Lena stand in der Wohnungstür, die ich nicht geschlossen hatte. Sie trug eine grüne Mütze und einen passenden Schal und um ihren Hals baumelte eine handliche Digitalkamera. Ich konnte mir nicht erklären, was sie hier wollte. Wie lange hatte sie uns schon beobachtet?
»Könnt ihr mir sagen, was ihr hier gerade macht?« Ihr Tonfall war eisig.
Verzweifelt suchte ich nach dem Ausweg, den es nicht gab.

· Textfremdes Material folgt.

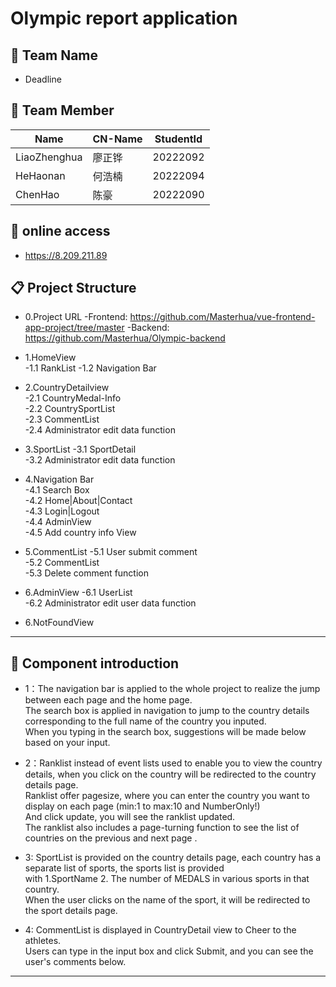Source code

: #  Olympic report application

## 👥 Team Name
-   Deadline

## 👥 Team Member

| Name         | CN-Name   | StudentId  |
|--------------|-----------|------------|
| LiaoZhenghua | 廖正铧    | 20222092   |
| HeHaonan     | 何浩楠    | 20222094   |
| ChenHao      | 陈豪      | 20222090   |

## 🚀 online access
-   https://8.209.211.89

## 📋 Project Structure
-   0.Project URL
        -Frontend: https://github.com/Masterhua/vue-frontend-app-project/tree/master
        -Backend:  https://github.com/Masterhua/Olympic-backend

-   1.HomeView  
        -1.1 RankList
        -1.2 Navigation Bar

-   2.CountryDetailview  
        -2.1 CountryMedal-Info  
        -2.2 CountrySportList  
        -2.3 CommentList  
        -2.4 Administrator edit data function  

-   3.SportList 
        -3.1 SportDetail  
        -3.2 Administrator edit data function  


-   4.Navigation Bar  
        -4.1 Search Box  
        -4.2 Home|About|Contact  
        -4.3 Login|Logout   
        -4.4 AdminView  
        -4.5 Add country info View  

-   5.CommentList
        -5.1 User submit comment  
        -5.2 CommentList  
        -5.3 Delete comment function  

-   6.AdminView
        -6.1 UserList  
        -6.2 Administrator edit user data function  


-   6.NotFoundView


---    
## 🚀 Component introduction

-   1：The navigation bar is applied to the whole project to realize the jump between each page and the home page.  
        The search box is applied in navigation to jump to the country details corresponding to the full name of the country you inputed.  
        When you typing in the search box, suggestions will be made below based on your input.

        
-   2：Ranklist instead of event lists used to enable you to view the country details, when you click on the country will be redirected to the country details page.  
        Ranklist offer pagesize, where you can enter the country you want to display on each page (min:1 to max:10 and NumberOnly!)  
        And click update, you will see the ranklist updated.   
        The ranklist also includes a page-turning function to see the list of countries on the previous and next page .


-   3: SportList is provided on the country details page, each country has a separate list of sports, the sports list is provided   
        with 1.SportName 2. The number of MEDALS in various sports in that country.  
        When the user clicks on the name of the sport, it will be redirected to the sport details page.


-   4: CommentList is displayed in CountryDetail view to Cheer to the athletes.  
        Users can type in the input box and click Submit, and you can see the user's comments below.
---
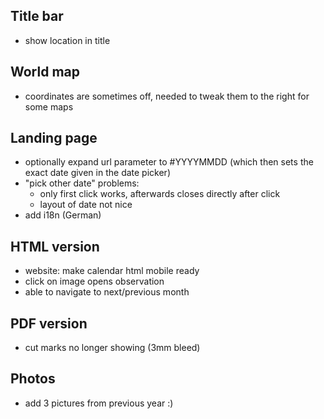 ## Title bar
+ show location in title

## World map
+ coordinates are sometimes off, needed to tweak them to the right for some maps

## Landing page
+ optionally expand url parameter to #YYYYMMDD (which then sets the exact date given in the date picker)
+ "pick other date" problems:
  + only first click works, afterwards closes directly after click
  + layout of date not nice
+ add i18n (German)

## HTML version
+ website: make calendar html mobile ready
+ click on image opens observation
+ able to navigate to next/previous month

## PDF version
+ cut marks no longer showing (3mm bleed)

## Photos
+ add 3 pictures from previous year :)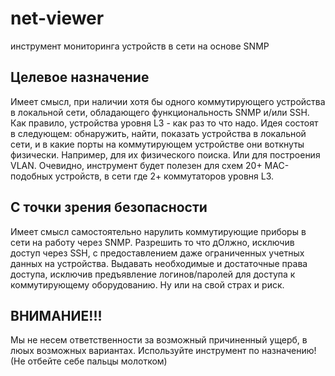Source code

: # net-viewer
инструмент мониторинга устройств в сети на основе SNMP

## Целевое назначение
Имеет смысл, при наличии хотя бы одного коммутирующего устройства в локальной сети, обладающего функциональность SNMP и/или SSH. Как правило, устройства уровня L3 - как раз то что надо.
Идея состоят в следующем: обнаружить, найти, показать устройства в локальной сети, и в какие порты на коммутирующем устройстве они воткнуты физически. Например, для их физического поиска. Или для построения VLAN.
Очевидно, инструмент будет полезен для схем 20+  MAC-подобных устройств, в сети где 2+ коммутаторов уровня L3.

## С точки зрения безопасности
Имеет смысл самостоятельно нарулить коммутирующие приборы в сети на работу через SNMP. Разрешить то что дОлжно, исключив доступ через SSH, с предоставлением даже ограниченных учетных данных на устройства. Выдавать необходимые и достаточные права доступа, исключив предъявление логинов/паролей для доступа к коммутирующему оборудованию. Ну или на свой страх и риск.

## ВНИМАНИЕ!!!
Мы не несем ответственности за возможный причиненный ущерб, в люых возможных вариантах. Используйте инструмент по назначению! (Не отбейте себе пальцы молотком)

»Was tust du hier?«, fragte Danner sie.
»Das Gleiche wie du, schätze ich.«
Ich blinzelte, als ich begriff, was das bedeutete.
Sie hatte mich verarscht!
Sie hatte uns alle verarscht!
Von wegen naives Girlie!
»Du hast Dittmer nachgeschnüffelt? Die ganze Zeit schon? Deshalb hast du die Fotos machen lassen?«, stammelte ich.
Lena dachte nicht daran, mir zu antworten. »Was du hier machst, will ich wissen«, fuhr sie mich an und kam auf mich zu.
Mein Spiel war aus. Ich hatte die ganze Zeit gewusst, dass ich die Rolle nicht ewig durchhalten konnte. Irgendwann wäre ich nicht mehr zur Schule gegangen, spätestens dann wäre ich aufgeflogen.